Ghana’s statement about reparations very carefully made its condemnation of slavery entirely about the trans-Atlantic slave trade—a small tip of the iceberg of the entire history of that institution.
“Ghana has been precise on one point that admits no misreading: this campaign is not a humanitarian appeal,” read Ghana’s statement. “It is a legal claim, and the law, examined without the selective amnesia that has long served the interests of former colonial powers, is unambiguous.”
If there is selective amnesia, it’s not in the West where there exists now a near pathological obsession with slavery and racism. The amnesia is apparently in Ghana and other nations that would like to portray themselves purely as victims, as if the locals didn’t have a strong, or even the strongest hand in ensuring that human chattels would reach markets to their own enrichment.
What’s notable, if we really want to play this game of past collective guilt, is that West African slaver kingdoms practiced their sordid trade before the Western colonizers showed up and long after it had been abandoned in most Western countries. They often conducted it with relish and with extreme benefits to themselves.
For instance, consider Annamaboe, a major port city located in present-day Ghana.

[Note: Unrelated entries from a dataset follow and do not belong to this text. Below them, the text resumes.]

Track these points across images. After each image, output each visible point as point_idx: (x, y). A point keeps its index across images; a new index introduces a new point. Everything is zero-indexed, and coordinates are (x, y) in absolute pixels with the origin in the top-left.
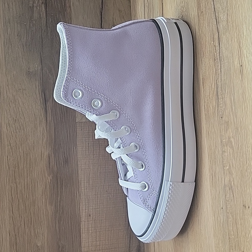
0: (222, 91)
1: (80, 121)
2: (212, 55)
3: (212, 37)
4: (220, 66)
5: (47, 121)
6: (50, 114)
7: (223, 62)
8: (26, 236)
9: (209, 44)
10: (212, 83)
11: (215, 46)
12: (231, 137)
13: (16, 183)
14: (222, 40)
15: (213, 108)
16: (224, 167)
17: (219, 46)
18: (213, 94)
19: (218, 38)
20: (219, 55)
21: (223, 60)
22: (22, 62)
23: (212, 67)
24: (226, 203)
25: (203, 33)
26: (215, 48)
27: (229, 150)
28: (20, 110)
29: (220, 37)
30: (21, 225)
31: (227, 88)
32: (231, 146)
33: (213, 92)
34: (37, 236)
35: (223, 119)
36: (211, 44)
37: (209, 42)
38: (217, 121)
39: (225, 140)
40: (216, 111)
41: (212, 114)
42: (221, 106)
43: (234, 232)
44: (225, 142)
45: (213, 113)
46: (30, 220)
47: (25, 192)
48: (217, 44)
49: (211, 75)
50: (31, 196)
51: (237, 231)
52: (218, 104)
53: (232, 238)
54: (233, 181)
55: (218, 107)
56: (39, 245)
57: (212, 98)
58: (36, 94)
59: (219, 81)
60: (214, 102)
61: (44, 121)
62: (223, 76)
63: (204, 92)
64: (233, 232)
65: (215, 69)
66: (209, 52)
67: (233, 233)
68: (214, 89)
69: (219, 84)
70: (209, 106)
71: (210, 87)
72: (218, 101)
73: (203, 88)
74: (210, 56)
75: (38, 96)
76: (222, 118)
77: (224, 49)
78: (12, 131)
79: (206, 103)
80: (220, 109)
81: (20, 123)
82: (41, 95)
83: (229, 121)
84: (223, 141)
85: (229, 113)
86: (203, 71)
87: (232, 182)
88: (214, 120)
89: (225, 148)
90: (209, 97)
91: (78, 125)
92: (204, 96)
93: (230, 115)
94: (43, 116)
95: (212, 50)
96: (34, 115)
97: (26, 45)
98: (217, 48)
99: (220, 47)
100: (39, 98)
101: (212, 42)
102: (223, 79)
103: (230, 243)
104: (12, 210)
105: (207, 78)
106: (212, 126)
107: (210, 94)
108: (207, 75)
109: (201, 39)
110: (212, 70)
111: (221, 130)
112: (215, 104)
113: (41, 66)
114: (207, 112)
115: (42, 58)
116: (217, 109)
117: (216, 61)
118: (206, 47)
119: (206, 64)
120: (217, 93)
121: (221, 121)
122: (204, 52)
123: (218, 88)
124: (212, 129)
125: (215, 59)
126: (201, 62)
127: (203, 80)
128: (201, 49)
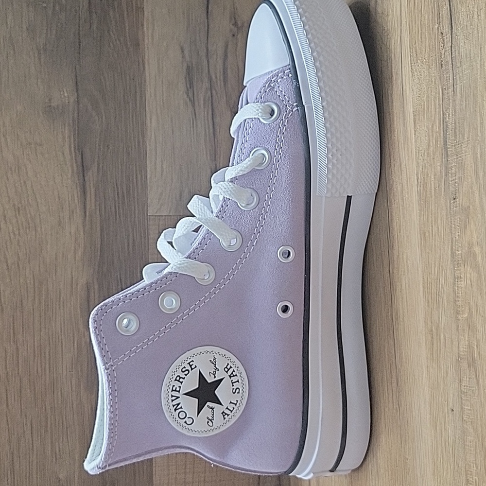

Annamaboe was part of the Fante confederacy, a series of loosely connected city-states on the West African coast. In the 19th century, it became, according to one author, the “center of shipping and trade for the Gold Coast and one of the largest exporters of enslaved Africans along the West Coast of Africa.”
While the English placed a fort in town, African locals ruled over it. The city received a glut of slaves from the conquests of the militaristic African Asante Empire. The Asante plundered the African interior, brought their conquered slaves to Annamaboe, and elite African merchants sold them to Western slave traders.
The city and West Africa in general became so rich that despite it being on the “Gold Coast,” they became net importers of gold used in acquiring slaves.
So, if we are doing this collective guilt thing shouldn’t the descendants of those who sold millions of people into bondage be on the hook for a payout?
Let’s also consider the fact that these slave ports didn’t cease their operations willingly. No, it was the British Empire and other colonial powers in the 19th century that turned against slavery, that insisted the trade be shut down for good. The British Empire famously enforced its prohibitions on slavery around the globe.
Shouldn’t it be West African nations now paying the U.K. for the expense of operating their navy at great cost to shut down slavery in that region? Shouldn’t they be paying black Americans, British, and others around the globe for what their ancestors did in the past?
If you were to go by the social media chatter, you’d think that the nations that signed onto the reparations resolution were “brave” for demanding they get paid.
It seems to me they would have been braver had they acknowledged their own complicity and agreed to pay up. But that obviously wasn’t going to happen.
Much like the reparations talk in the U.S., the global version has always been based on a faulty philosophical basis. It doesn’t right the wrongs of history; it just creates new wrongs.
Frankly, Western countries need to grow a spine.
Slavery was a terrible, ancient practice somehow made more horrifying by its contact with the modern world. Few today would deny that. But the West isn’t uniquely on the hook for slavery’s evil. It is uniquely responsible for its extinction around the globe.